RECORDS FOR THIS EXERCISE:
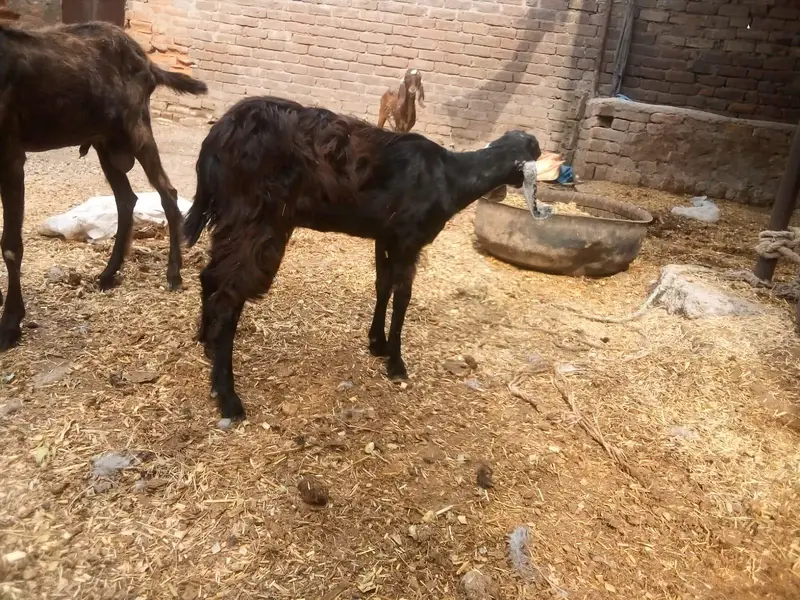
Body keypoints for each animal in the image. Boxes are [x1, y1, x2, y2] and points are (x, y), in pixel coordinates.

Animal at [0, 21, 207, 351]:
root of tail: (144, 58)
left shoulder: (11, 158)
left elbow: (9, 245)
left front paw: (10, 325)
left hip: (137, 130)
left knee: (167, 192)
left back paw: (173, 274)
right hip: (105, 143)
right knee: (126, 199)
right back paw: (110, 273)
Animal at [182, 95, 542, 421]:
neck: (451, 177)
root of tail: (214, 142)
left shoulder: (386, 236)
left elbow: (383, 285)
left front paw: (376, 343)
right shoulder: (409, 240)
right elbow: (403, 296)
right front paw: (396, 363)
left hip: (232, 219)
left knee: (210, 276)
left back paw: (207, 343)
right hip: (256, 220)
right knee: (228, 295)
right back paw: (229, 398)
...
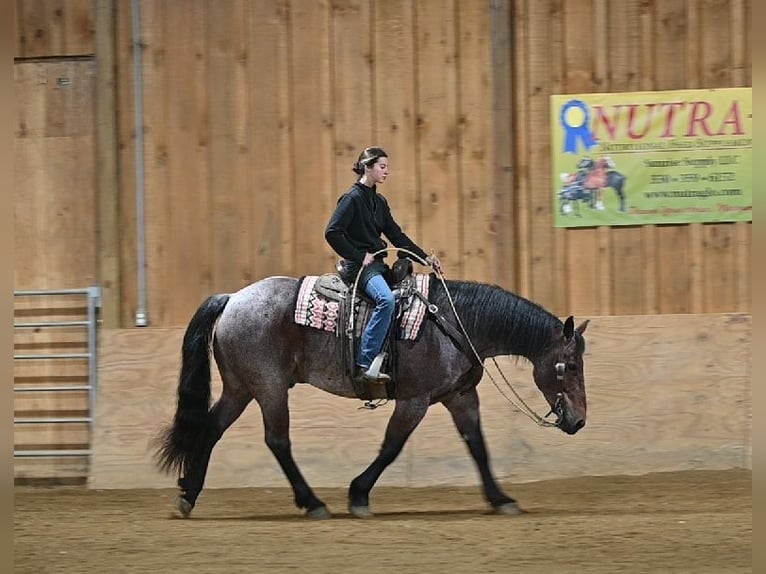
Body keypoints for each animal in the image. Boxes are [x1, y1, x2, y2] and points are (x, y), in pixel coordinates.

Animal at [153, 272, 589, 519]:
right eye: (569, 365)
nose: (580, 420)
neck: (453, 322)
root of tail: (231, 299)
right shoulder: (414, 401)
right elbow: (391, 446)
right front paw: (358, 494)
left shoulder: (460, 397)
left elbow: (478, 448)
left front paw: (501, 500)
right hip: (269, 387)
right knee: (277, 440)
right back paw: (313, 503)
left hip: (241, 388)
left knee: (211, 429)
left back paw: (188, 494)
---
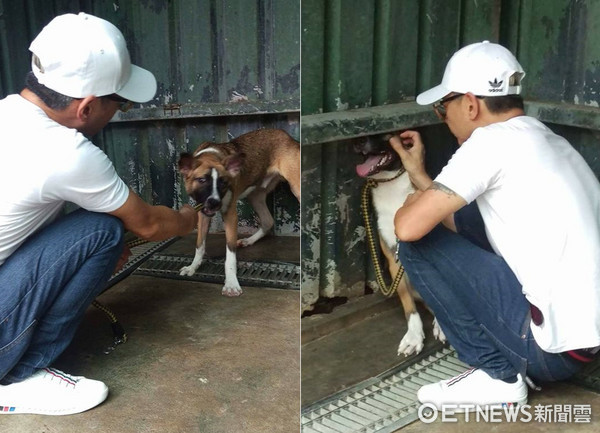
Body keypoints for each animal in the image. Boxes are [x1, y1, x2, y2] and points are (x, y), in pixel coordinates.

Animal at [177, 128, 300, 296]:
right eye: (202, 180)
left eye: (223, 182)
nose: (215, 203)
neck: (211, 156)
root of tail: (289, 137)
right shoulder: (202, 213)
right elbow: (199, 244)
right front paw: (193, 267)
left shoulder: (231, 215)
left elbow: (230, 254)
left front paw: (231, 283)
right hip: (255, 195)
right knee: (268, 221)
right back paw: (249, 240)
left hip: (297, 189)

TASK DETAILS: The answer is the run of lines above from the line containing "root of tail: (214, 142)" through the line containing "right back paw: (229, 398)", copied exactly and alone.

COMPLETED EXERCISE:
root of tail: (214, 142)
left shoulder: (386, 236)
left elbow: (383, 285)
left front paw: (376, 343)
right shoulder: (409, 240)
right elbow: (403, 296)
right front paw: (396, 363)
left hip: (232, 219)
left knee: (210, 276)
left back paw: (207, 343)
right hip: (256, 220)
right knee: (228, 295)
right back paw: (229, 398)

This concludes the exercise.